═════ Text segment ═════

In [1]:
import numpy as np
import pandas as pd
import matplotlib.pyplot as plt
from scipy.spatial.distance import cdist # calculate distance matrix
from scipy.linalg import lu # calculate LU decomposition
from scipy.optimize import minimize # minimization of scalar function

# 1. Generate location data $X$

In [2]:
# function that makes coordincates of data points
def make_coords(N_points, xmu, xsd, ymu, ysd):  
    x_coords = np.random.normal(xmu, xsd, size=N_points)
    y_coords = np.random.normal(ymu, ysd, size=N_points)
    coords = np.column_stack((x_coords, y_coords))
    return coords

In [3]:
# function that calculates distances between coordinates
def distances(coords):
  distances = cdist(coords, coords, metric='Euclidean')
  return distances

In [4]:
np.random.seed(24)

In [5]:
# set parameters
p = 1000 # dimensionaltiy
paramTrue = [1, 0.5] # parameters 

In [6]:
# get coordinates
coord = [0, 1, 0, 1] # xmu, xsd, ymu, ysd
X = make_coords(p, *coord)

In [7]:
# get distance matrix 
d = distances(X)

═════ Supplied information ═════

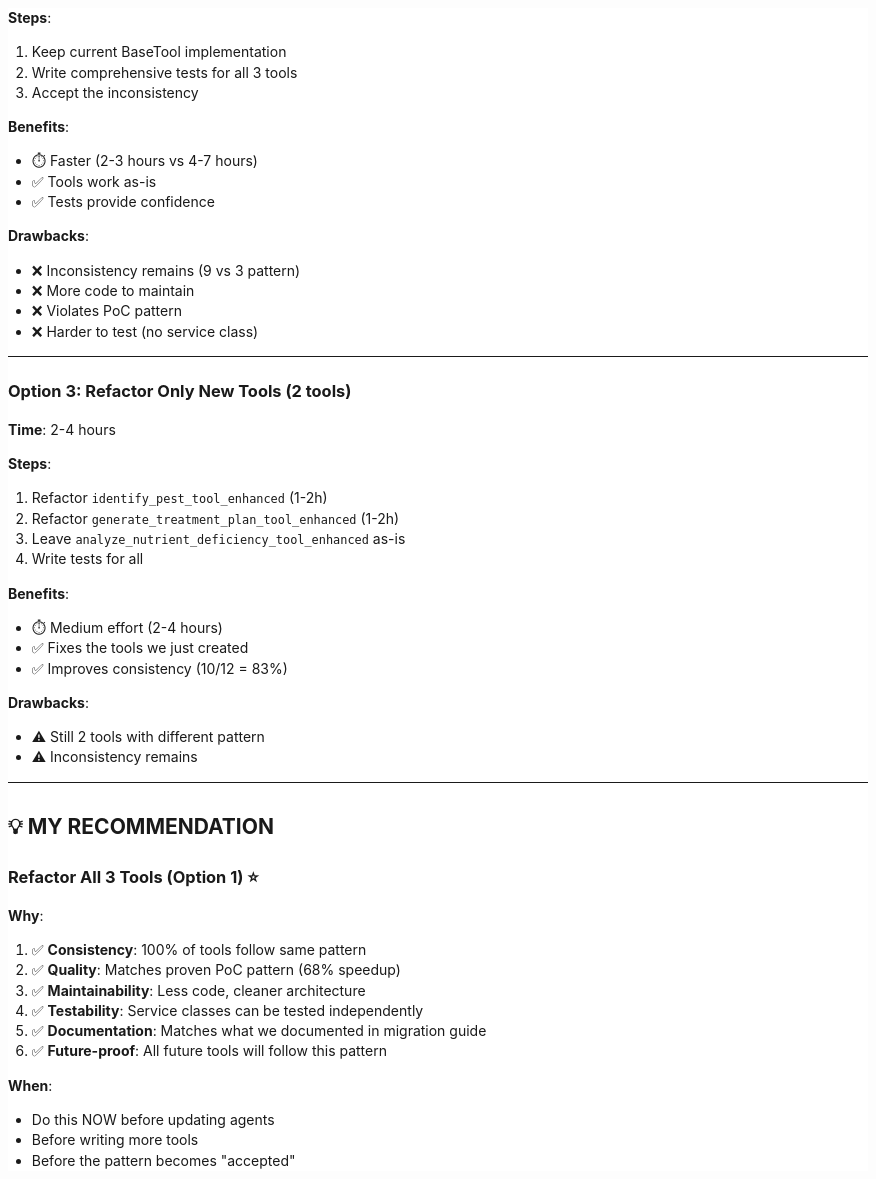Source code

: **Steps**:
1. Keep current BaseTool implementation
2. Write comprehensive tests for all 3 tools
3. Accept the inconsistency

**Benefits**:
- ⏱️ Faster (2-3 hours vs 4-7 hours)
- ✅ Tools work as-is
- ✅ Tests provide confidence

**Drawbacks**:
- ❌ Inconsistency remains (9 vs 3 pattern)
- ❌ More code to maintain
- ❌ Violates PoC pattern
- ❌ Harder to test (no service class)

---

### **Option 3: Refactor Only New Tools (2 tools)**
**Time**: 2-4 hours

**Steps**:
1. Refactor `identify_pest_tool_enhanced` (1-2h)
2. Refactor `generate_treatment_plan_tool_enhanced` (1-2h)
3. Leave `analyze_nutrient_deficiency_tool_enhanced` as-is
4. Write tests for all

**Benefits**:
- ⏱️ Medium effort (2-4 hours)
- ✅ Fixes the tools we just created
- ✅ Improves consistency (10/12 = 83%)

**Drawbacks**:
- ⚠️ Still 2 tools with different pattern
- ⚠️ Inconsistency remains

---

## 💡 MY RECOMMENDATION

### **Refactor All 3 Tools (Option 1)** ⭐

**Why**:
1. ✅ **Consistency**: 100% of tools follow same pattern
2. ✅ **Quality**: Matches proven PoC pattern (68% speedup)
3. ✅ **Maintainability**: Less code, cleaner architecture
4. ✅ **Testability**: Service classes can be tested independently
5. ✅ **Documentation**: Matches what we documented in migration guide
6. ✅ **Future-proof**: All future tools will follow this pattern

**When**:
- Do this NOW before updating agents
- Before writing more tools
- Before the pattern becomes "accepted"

═════
═════ Supplied information ═════

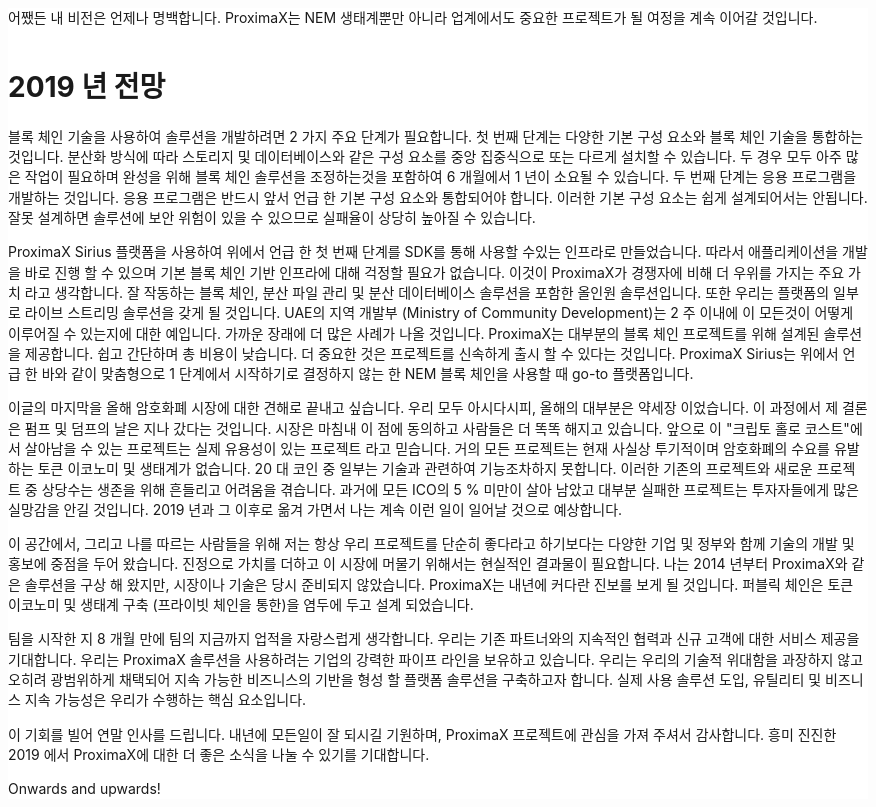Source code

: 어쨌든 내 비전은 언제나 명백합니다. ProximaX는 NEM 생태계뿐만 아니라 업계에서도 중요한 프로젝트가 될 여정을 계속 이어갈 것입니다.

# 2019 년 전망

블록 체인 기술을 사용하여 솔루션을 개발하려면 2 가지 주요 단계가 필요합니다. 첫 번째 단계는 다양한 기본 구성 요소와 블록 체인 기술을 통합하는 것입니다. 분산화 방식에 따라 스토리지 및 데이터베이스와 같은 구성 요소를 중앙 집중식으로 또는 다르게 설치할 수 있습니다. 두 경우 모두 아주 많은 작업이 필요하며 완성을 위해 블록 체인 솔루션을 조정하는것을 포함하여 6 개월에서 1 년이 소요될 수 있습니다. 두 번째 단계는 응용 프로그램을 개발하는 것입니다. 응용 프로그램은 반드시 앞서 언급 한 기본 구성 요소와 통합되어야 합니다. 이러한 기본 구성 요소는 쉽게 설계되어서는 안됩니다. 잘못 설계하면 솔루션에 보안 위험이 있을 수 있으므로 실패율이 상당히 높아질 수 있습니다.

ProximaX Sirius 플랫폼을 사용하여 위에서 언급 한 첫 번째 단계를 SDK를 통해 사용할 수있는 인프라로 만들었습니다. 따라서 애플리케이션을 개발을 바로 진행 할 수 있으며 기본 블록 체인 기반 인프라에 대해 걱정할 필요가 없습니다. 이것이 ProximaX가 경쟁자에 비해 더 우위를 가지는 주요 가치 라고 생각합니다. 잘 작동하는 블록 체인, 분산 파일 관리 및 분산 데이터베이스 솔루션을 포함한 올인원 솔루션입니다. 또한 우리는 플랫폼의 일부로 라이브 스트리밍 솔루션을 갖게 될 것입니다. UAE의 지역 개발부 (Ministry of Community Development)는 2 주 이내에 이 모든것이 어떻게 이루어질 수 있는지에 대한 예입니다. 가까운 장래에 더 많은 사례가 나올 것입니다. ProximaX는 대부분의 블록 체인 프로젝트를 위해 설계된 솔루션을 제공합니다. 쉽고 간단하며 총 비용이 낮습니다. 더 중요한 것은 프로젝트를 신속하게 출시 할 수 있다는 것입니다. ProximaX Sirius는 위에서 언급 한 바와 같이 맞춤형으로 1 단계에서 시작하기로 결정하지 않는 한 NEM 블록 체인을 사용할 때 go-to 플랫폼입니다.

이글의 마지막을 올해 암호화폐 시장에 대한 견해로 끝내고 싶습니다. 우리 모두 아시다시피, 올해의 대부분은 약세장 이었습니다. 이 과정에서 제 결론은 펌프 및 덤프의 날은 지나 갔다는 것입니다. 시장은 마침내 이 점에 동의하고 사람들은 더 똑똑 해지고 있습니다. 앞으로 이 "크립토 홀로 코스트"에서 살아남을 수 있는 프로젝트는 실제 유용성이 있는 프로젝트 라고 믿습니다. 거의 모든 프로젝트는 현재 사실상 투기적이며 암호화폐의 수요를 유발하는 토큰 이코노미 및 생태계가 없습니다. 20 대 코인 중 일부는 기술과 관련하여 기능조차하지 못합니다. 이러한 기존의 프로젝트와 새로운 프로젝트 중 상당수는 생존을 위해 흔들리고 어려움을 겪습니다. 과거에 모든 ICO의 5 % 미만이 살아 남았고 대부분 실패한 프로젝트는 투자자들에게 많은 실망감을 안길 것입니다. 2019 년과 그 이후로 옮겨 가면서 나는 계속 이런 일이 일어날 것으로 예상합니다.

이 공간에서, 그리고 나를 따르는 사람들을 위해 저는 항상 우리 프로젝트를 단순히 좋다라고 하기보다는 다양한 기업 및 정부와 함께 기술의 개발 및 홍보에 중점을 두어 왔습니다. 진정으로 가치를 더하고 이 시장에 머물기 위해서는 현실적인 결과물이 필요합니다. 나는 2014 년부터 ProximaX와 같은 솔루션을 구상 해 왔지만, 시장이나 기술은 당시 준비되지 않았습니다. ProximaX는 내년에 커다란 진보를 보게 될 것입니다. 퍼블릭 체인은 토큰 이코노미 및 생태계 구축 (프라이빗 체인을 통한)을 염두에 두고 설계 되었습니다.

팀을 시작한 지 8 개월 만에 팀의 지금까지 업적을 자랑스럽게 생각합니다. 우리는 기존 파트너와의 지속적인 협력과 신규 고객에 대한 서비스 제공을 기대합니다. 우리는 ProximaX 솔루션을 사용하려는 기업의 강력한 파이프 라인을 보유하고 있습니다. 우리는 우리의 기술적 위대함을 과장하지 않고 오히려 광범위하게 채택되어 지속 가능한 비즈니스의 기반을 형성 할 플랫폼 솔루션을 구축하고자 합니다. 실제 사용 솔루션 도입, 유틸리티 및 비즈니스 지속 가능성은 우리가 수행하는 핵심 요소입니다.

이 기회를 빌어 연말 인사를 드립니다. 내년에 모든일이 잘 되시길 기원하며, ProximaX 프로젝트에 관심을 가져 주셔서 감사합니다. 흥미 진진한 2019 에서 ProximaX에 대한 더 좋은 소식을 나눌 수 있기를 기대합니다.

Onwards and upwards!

═════

→ **Brief**
Reproduce the full notebook code for generating point coordinates and their distance matrix, unchanged.

→ **Written answer**
In [1]:
import numpy as np
import pandas as pd
import matplotlib.pyplot as plt
from scipy.spatial.distance import cdist # calculate distance matrix
from scipy.linalg import lu # calculate LU decomposition
from scipy.optimize import minimize # minimization of scalar function

# 1. Generate location data $X$

In [2]:
# function that makes coordincates of data points
def make_coords(N_points, xmu, xsd, ymu, ysd):  
    x_coords = np.random.normal(xmu, xsd, size=N_points)
    y_coords = np.random.normal(ymu, ysd, size=N_points)
    coords = np.column_stack((x_coords, y_coords))
    return coords

In [3]:
# function that calculates distances between coordinates
def distances(coords):
  distances = cdist(coords, coords, metric='Euclidean')
  return distances

In [4]:
np.random.seed(24)

In [5]:
# set parameters
p = 1000 # dimensionaltiy
paramTrue = [1, 0.5] # parameters 

In [6]:
# get coordinates
coord = [0, 1, 0, 1] # xmu, xsd, ymu, ysd
X = make_coords(p, *coord)

In [7]:
# get distance matrix 
d = distances(X)